994. Rotting Oranges
1. Description
You are given an m x n grid where each cell can have one of three values:
- 0 representing an empty cell,
- 1 representing a fresh orange, or
- 2 representing a rotten orange.
Every minute, any fresh orange that is 4-directionally adjacent to a rotten orange becomes rotten.

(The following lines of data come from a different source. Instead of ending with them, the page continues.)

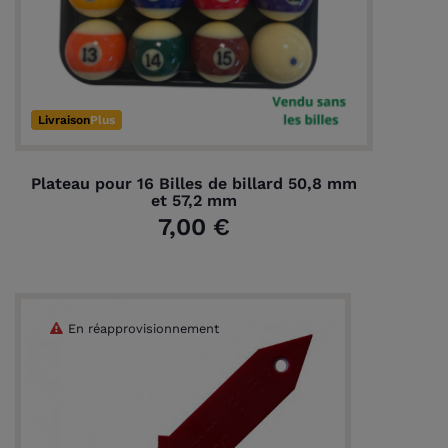
Livraison
Plus
Plateau pour 16 Billes de billard 50,8 mm
et 57,2 mm
7,00 €
En réapprovisionnement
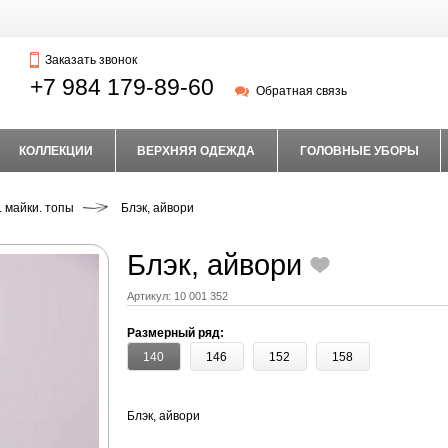
Заказать звонок
+7 984 179-89-60
Обратная связь
КОЛЛЕКЦИИ
ВЕРХНЯЯ ОДЕЖДА
ГОЛОВНЫЕ УБОРЫ
. майки. топы
Блэк, айвори
Блэк, айвори
Артикул:
10 001 352
Размерный ряд:
140
146
152
158
Блэк, айвори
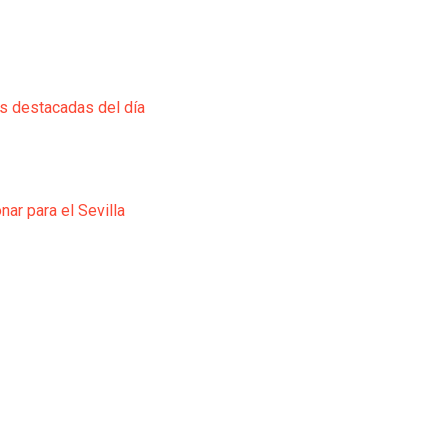
ás destacadas del día
ar para el Sevilla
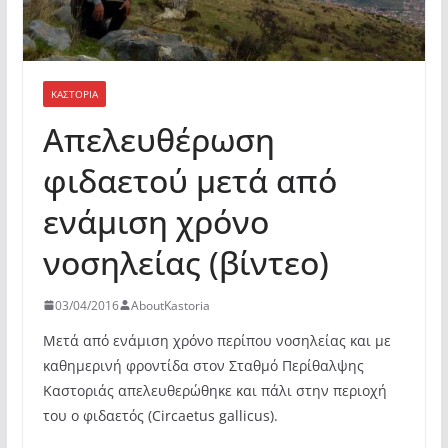
ΚΑΣΤΟΡΙΆ
Απελευθέρωση
φιδαετού μετά από
ενάμιση χρόνο
νοσηλείας (βίντεο)
03/04/2016
AboutKastoria
Μετά από ενάμιση χρόνο περίπου νοσηλείας και με
καθημερινή φροντίδα στον Σταθμό Περίθαλψης
Καστοριάς απελευθερώθηκε και πάλι στην περιοχή
του ο φιδαετός (Circaetus gallicus).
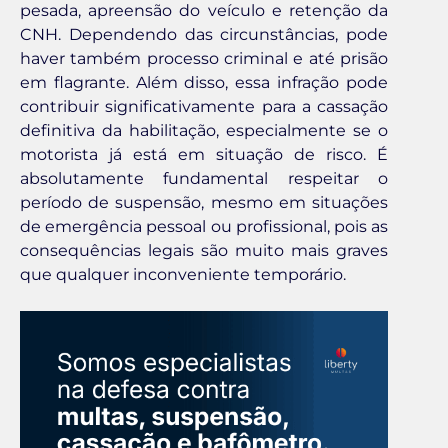
pesada, apreensão do veículo e retenção da
CNH. Dependendo das circunstâncias, pode
haver também processo criminal e até prisão
em flagrante. Além disso, essa infração pode
contribuir significativamente para a cassação
definitiva da habilitação, especialmente se o
motorista já está em situação de risco. É
absolutamente fundamental respeitar o
período de suspensão, mesmo em situações
de emergência pessoal ou profissional, pois as
consequências legais são muito mais graves
que qualquer inconveniente temporário.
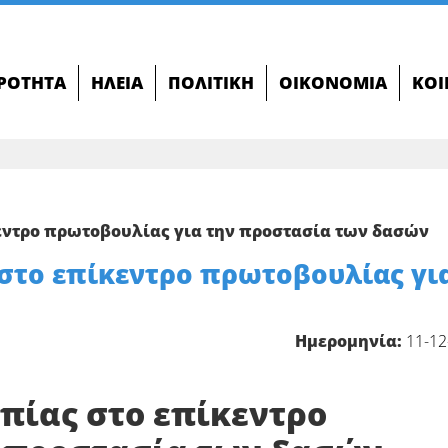
ΙΡΌΤΗΤΑ
ΗΛΕΊΑ
ΠΟΛΙΤΙΚΉ
ΟΙΚΟΝΟΜΊΑ
ΚΟΙ
εντρο πρωτοβουλίας για την προστασία των δασών
στο επίκεντρο πρωτοβουλίας γι
Ημερομηνία:
11-12
πίας στο επίκεντρο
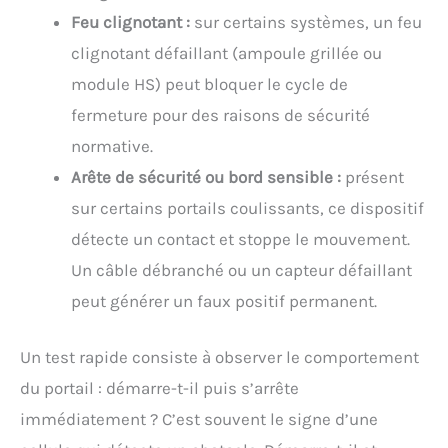
Feu clignotant :
sur certains systèmes, un feu
clignotant défaillant (ampoule grillée ou
module HS) peut bloquer le cycle de
fermeture pour des raisons de sécurité
normative.
Arête de sécurité ou bord sensible :
présent
sur certains portails coulissants, ce dispositif
détecte un contact et stoppe le mouvement.
Un câble débranché ou un capteur défaillant
peut générer un faux positif permanent.
Un test rapide consiste à observer le comportement
du portail : démarre-t-il puis s’arrête
immédiatement ? C’est souvent le signe d’une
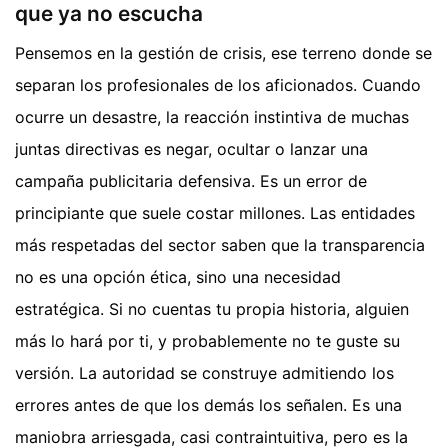
que ya no escucha
Pensemos en la gestión de crisis, ese terreno donde se
separan los profesionales de los aficionados. Cuando
ocurre un desastre, la reacción instintiva de muchas
juntas directivas es negar, ocultar o lanzar una
campaña publicitaria defensiva. Es un error de
principiante que suele costar millones. Las entidades
más respetadas del sector saben que la transparencia
no es una opción ética, sino una necesidad
estratégica. Si no cuentas tu propia historia, alguien
más lo hará por ti, y probablemente no te guste su
versión. La autoridad se construye admitiendo los
errores antes de que los demás los señalen. Es una
maniobra arriesgada, casi contraintuitiva, pero es la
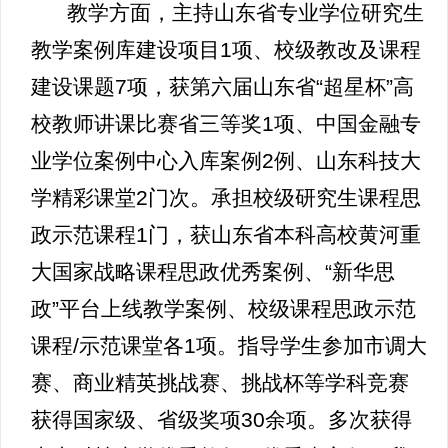
教学方面，主持山东省专业学位研究生
教学案例库建设项目1项、校级教改及课程
建设课题7项，获第六届山东省“超星杯”高
校教师讲课比赛省三等奖1项、中国金融专
业学位案例中心入库案例2例、山东科技大
学精彩课堂2门次。承担校级研究生课程思
政示范课程1门，获山东省本科高校黄河重
大国家战略课程思政优秀案例、“新华思
政”平台上线教学案例、校级课程思政示范
课程/示范课堂各1项。指导学生参加市调大
赛、商业精英挑战赛、挑战杯等学科竞赛
获得国家级、省级奖项30余项。多次获得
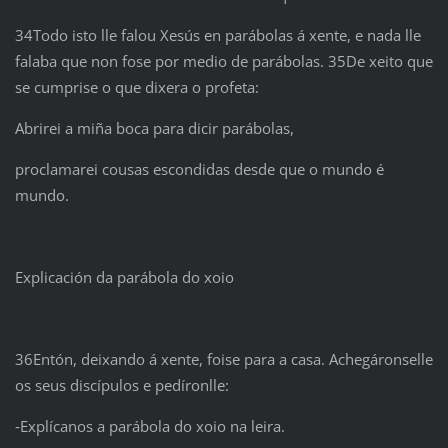
34Todo isto lle falou Xesús en parábolas á xente, e nada lle
falaba que non fose por medio de parábolas. 35De xeito que
se cumprise o que dixera o profeta:
Abrirei a miña boca para dicir parábolas,
proclamarei cousas escondidas desde que o mundo é
mundo.
Explicación da parábola do xoio
36Entón, deixando á xente, foise para a casa. Achegáronselle
os seus discípulos e pedíronlle:
‑Explícanos a parábola do xoio na leira.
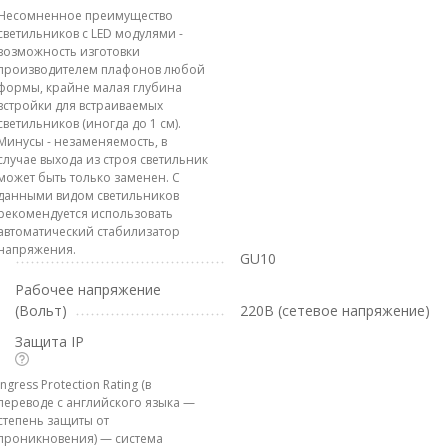
Несомненное преимущество
светильников с LED модулями -
возможность изготовки
производителем плафонов любой
формы, крайне малая глубина
встройки для встраиваемых
светильников (иногда до 1 см).
Минусы - незаменяемость, в
случае выхода из строя светильник
может быть только заменен. С
данными видом светильников
рекомендуется использовать
автоматический стабилизатор
напряжения.
GU10
Рабочее напряжение
(Вольт)
220В (сетевое напряжение)
Защита IP
Ingress Protection Rating (в
переводе с английского языка —
степень защиты от
проникновения) — система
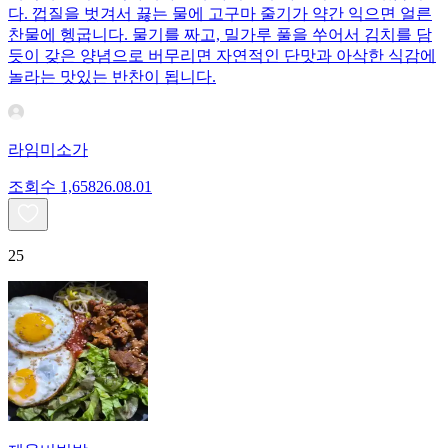
다. 껍질을 벗겨서 끓는 물에 고구마 줄기가 약간 익으면 얼른
찬물에 헹굽니다. 물기를 짜고, 밀가루 풀을 쑤어서 김치를 담
듯이 갖은 양념으로 버무리면 자연적인 단맛과 아삭한 식감에
놀라는 맛있는 반찬이 됩니다.
라임미소가
조회수
1,658
26.08.01
25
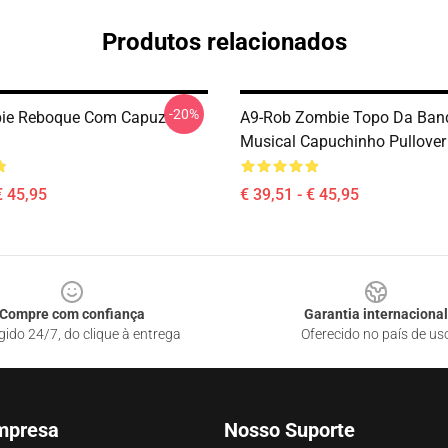
Produtos relacionados
-20%
ie Reboque Com Capuz
A9-Rob Zombie Topo Da Ban
Musical Capuchinho Pullove
€ 45,95
€ 39,51 - € 45,95
Compre com confiança
Garantia internacional
gido 24/7, do clique à entrega
Oferecido no país de us
mpresa
Nosso Suporte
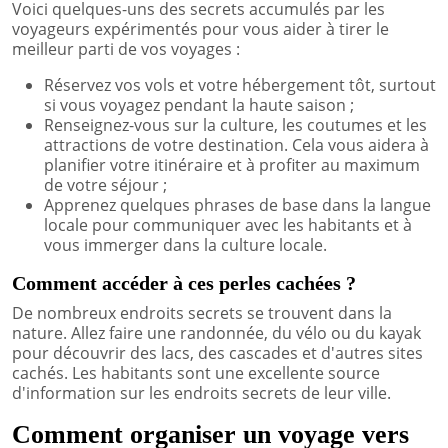
Voici quelques-uns des secrets accumulés par les
voyageurs expérimentés pour vous aider à tirer le
meilleur parti de vos voyages :
Réservez vos vols et votre hébergement tôt, surtout
si vous voyagez pendant la haute saison ;
Renseignez-vous sur la culture, les coutumes et les
attractions de votre destination. Cela vous aidera à
planifier votre itinéraire et à profiter au maximum
de votre séjour ;
Apprenez quelques phrases de base dans la langue
locale pour communiquer avec les habitants et à
vous immerger dans la culture locale.
Comment accéder à ces perles cachées ?
De nombreux endroits secrets se trouvent dans la
nature. Allez faire une randonnée, du vélo ou du kayak
pour découvrir des lacs, des cascades et d'autres sites
cachés. Les habitants sont une excellente source
d'information sur les endroits secrets de leur ville.
Comment organiser un voyage vers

Return the minimum number of minutes that must elapse until no cell has a fresh orange. If this is impossible, return -1.
2. Example
Example 1:
Input: grid = [[2,1,1],[1,1,0],[0,1,1]]
Output: 4
Example 2:
Input: grid = [[2,1,1],[0,1,1],[1,0,1]]
Output: -1
Explanation: The orange in the bottom left corner (row 2, column 0) is never rotten, because rotting only happens 4-directionally.
Example 3:
Input: grid = [[0,2]]
Output: 0
Explanation: Since there are already no fresh oranges at minute 0, the answer is just 0.
3. Constraints
- m == grid.length
- n == grid[i].length
- 1 <= m, n <= 10
- grid[i][j] is 0, 1, or 2.
4. Solutions
Breadth-First Search
n is the number of elements in root
Time complexity: O(n)
Space complexity: O(n)
class Solution {
public:
int orangesRotting(vector<vector<int>> grid) {
queue<pair<int, int>> rot_orange;
queue<pair<int, int>> orange_to_rot;
int fresh_orange = 0;
for (int i = 0; i < grid.size(); ++i) {
for (int j = 0; j < grid[i].size(); ++j) {
if (grid[i][j] == 1) {
++fresh_orange;
} else if (grid[i][j] == 2) {
rot_orange.push({i, j});
}
}
}
if (fresh_orange == 0) {
return 0;
}
if (rot_orange.empty()) {
return -1;
}
int minute = 0;
while (!rot_orange.empty()) {
while (!rot_orange.empty()) {
auto position = rot_orange.front();
rot_orange.pop();
traverse_({position.first + 1, position.second}, grid, orange_to_rot, fresh_orange);
traverse_({position.first - 1, position.second}, grid, orange_to_rot, fresh_orange);
traverse_({position.first, position.second + 1}, grid, orange_to_rot, fresh_orange);
traverse_({position.first, position.second - 1}, grid, orange_to_rot, fresh_orange);
}
++minute;
rot_orange = move(orange_to_rot);
}
return fresh_orange == 0 ? minute - 1 : -1;
}
private:
void traverse_(
pair<int, int> position,
vector<vector<int>> &grid,
queue<pair<int, int>> &orange_to_rot,
int &fresh_orange) {
if (0 <= position.first && position.first < grid.size() && 0 <= position.second &&
position.second < grid[0].size()) {
if (grid[position.first][position.second] == 1) {
grid[position.first][position.second] = 2;
--fresh_orange;
orange_to_rot.push({position.first, position.second});
}
}
}
};